A guide to building document embeddings - Part 1

By Stijn Goossens

March 12th, 2021

11 minutes

Document embeddings AI Artificial Intelligence

How we built document embeddings for VDAB’s new career orientation test

In this article, you will learn how to build meaningful document embeddings. We start with a simple baseline model and, in a few iterations, add various improvements. We do this by means of one of our recent projects.

The context

VDAB’s new career orientation test

Recently we joined forces with the VDAB’s AI team to rework their career orientation test. VDAB is the Flemish public employment service and the goal of their orientation test is to suggest professions to jobseekers solely based on questions about their personal interests (e.g. being outdoors, interacting with children, programming,...). More information about this use case can be found in our case study.

The algorithm behind the orientation test is responsible for the following two tasks:

Learn the relationships between professions and personal interests, in a data-driven way.
Use the relationships learned in task (1) to ask the most informative questions and suggest relevant professions based on the answers of the jobseekers.

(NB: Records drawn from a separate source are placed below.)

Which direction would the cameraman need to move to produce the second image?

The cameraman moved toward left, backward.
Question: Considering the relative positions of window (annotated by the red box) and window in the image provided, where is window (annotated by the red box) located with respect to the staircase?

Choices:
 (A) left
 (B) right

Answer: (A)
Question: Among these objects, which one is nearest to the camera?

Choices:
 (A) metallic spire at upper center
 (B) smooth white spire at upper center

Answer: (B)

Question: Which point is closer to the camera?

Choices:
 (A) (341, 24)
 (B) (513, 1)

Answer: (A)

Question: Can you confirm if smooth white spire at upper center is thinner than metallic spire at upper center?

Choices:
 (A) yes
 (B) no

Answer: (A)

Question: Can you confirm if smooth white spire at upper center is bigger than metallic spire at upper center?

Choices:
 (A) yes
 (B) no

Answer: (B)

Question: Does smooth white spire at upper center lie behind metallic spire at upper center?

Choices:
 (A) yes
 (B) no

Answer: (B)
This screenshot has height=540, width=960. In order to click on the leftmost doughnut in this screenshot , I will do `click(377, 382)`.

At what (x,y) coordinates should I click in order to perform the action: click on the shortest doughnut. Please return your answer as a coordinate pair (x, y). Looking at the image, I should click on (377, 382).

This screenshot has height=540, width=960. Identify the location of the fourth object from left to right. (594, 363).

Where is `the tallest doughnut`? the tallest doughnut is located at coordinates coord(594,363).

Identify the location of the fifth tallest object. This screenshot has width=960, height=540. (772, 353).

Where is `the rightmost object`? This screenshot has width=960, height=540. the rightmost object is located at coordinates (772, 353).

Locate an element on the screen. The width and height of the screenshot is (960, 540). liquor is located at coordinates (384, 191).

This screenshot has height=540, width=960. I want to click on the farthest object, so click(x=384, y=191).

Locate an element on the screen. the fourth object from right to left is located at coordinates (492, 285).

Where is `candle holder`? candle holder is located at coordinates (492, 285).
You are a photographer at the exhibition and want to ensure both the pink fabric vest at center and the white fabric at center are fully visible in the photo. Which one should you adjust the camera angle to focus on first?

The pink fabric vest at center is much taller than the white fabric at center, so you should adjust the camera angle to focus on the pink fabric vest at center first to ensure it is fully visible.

In this blog post, we’ll focus on the first task. In the original orientation test, the relationships between the 600+ professions and 100+ personal interests were manually annotated by a team of domain experts. This process was very labour intensive and hard to maintain over time as the job market changes. A data-driven approach removes the manual labeling and, at the same time, allows the relationships to automatically evolve over time, thereby following the job market. For example, if 3D printing became common in the construction of houses, we would automatically want to increase the relationship between "bricklayer" and "working with computers", because operating a 3D printer requires some interest in computers.

What we need the document embeddings for

Our task is to learn meaningful relationships between the concepts of professions and personal interests. We will do this by first representing each concept by some text. The professions will be represented by the large sets of vacancies that VDAB collects. For the personal interests, there is much less data available and thus they will be represented by a small set of keywords only.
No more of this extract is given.